▸ Excerpt to read:
Critical Play: Bluffing, Judging and Getting Vulnerable – Cole

For this critical play, I chose to play Among Us with several of my friends and random people online. This is a game that I played a lot during my freshman year amid Covid and while I was getting to know the team. The social mechanics of this game grow significantly deeper and more nuanced the more you know and understand the personalities of the players around you. As such, the game feels very replayable from when I first played it with my teammates (who I didn’t know all that well at the time) to now with the same teammates I understand at a much deeper level. Even when you know someone in a normal social context very well, many precedents are thrown out the window in a game like Among Us. Given that this is a lying/bluffing style game, the mechanics of the game (i.e. imposters having to kill all the crewmates to win without being detected) force you and the people you’re playing with to throw out the social norms that we (mostly) abide by in society. As such, you may know someone in a social context well, but in this game, you get to see a different side of them.

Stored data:
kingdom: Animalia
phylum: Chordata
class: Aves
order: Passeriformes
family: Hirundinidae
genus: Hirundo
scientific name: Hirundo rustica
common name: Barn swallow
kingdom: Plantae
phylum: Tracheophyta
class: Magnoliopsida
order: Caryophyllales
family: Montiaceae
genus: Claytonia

--

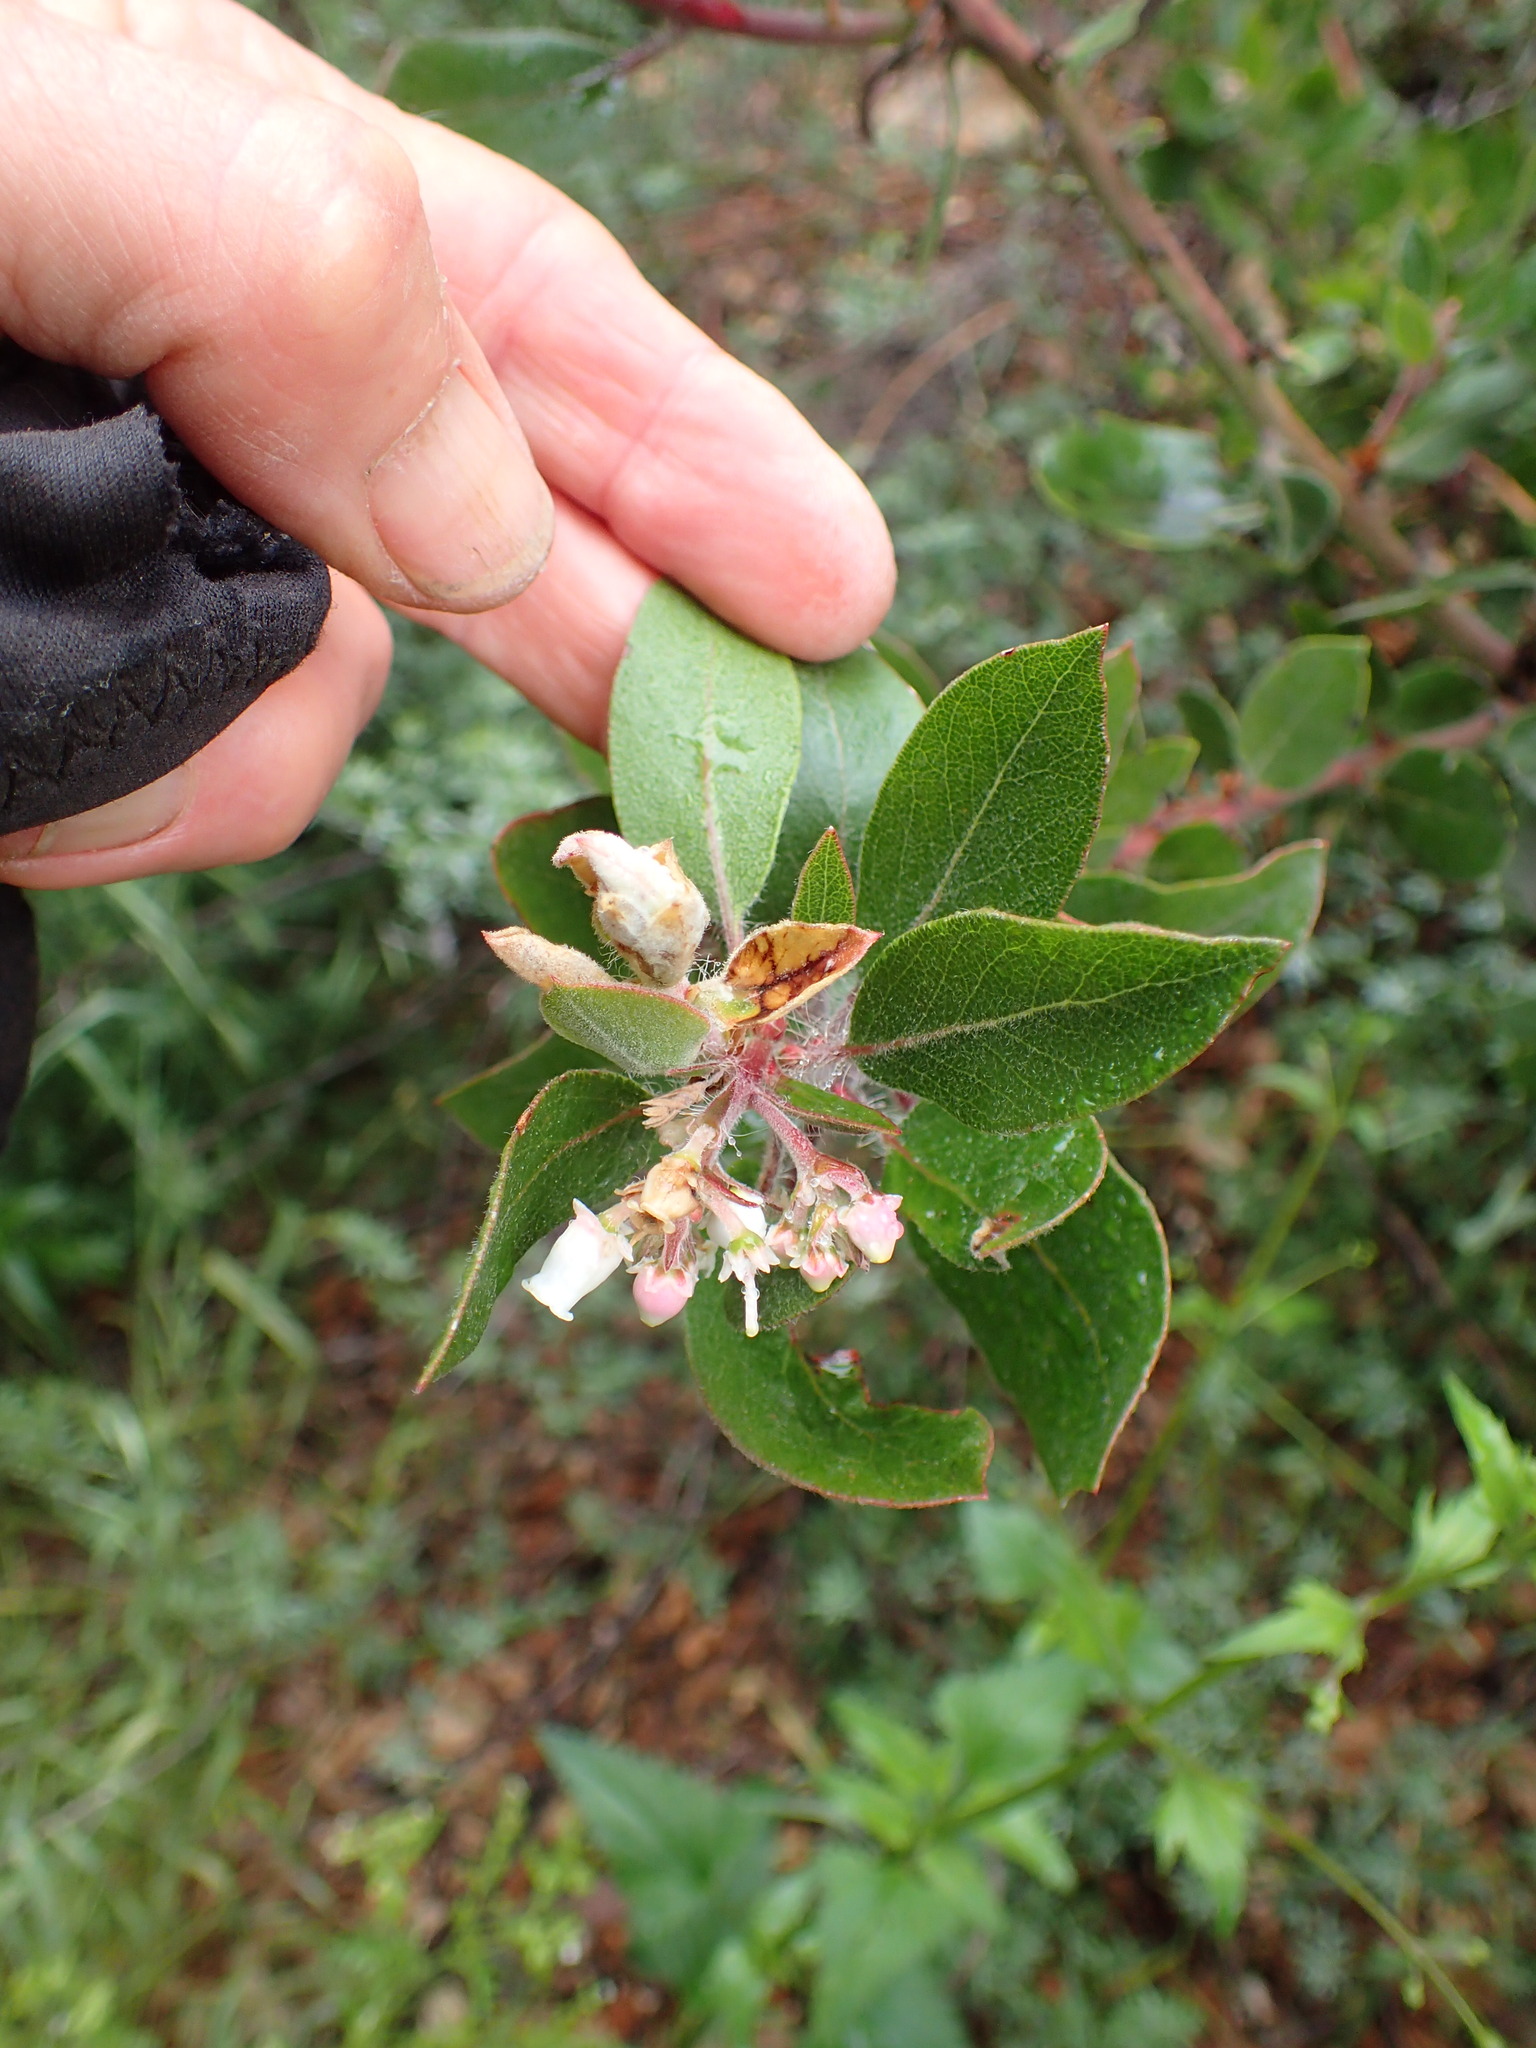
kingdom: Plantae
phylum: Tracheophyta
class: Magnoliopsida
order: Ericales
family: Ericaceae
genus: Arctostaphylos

▸ Task requirements:
1) In the reflection on playing Among Us, during which year did the writer play the game a lot?
2) Carry on the reflection on playing Among Us, starting after its final sentence.

▸ Answers by item number:
1) Freshman year, amid Covid.

2)
Because I didn’t know everyone I was playing against and wasn’t in the same room as everyone to observe physical tells or talk outside of the chat box, communicating effectively was very difficult.Conversely, I had to be very conscientious about not changing my behavior when I was selected as the imposter. I’d consider myself a decent lier, but in the context of this game, since I don’t understand some of the more in-depth mechanics of the game (such as imposters not being able to do tasks or other actions that crewmates can vs. the imposter being able to vent, kill, and sabotage), I relied on ignorance as my reason for not being an imposter in certain cases (when in fact I was lying). I realized that I tend to become more talkative when I’m the imposter, trying to direct the conversation away from me and toward another person (or muddy the waters by claiming it could be anyone). But given communication was limited to the chat box alone (and under a 60 sec timer), there was usually not very productive discourse being had.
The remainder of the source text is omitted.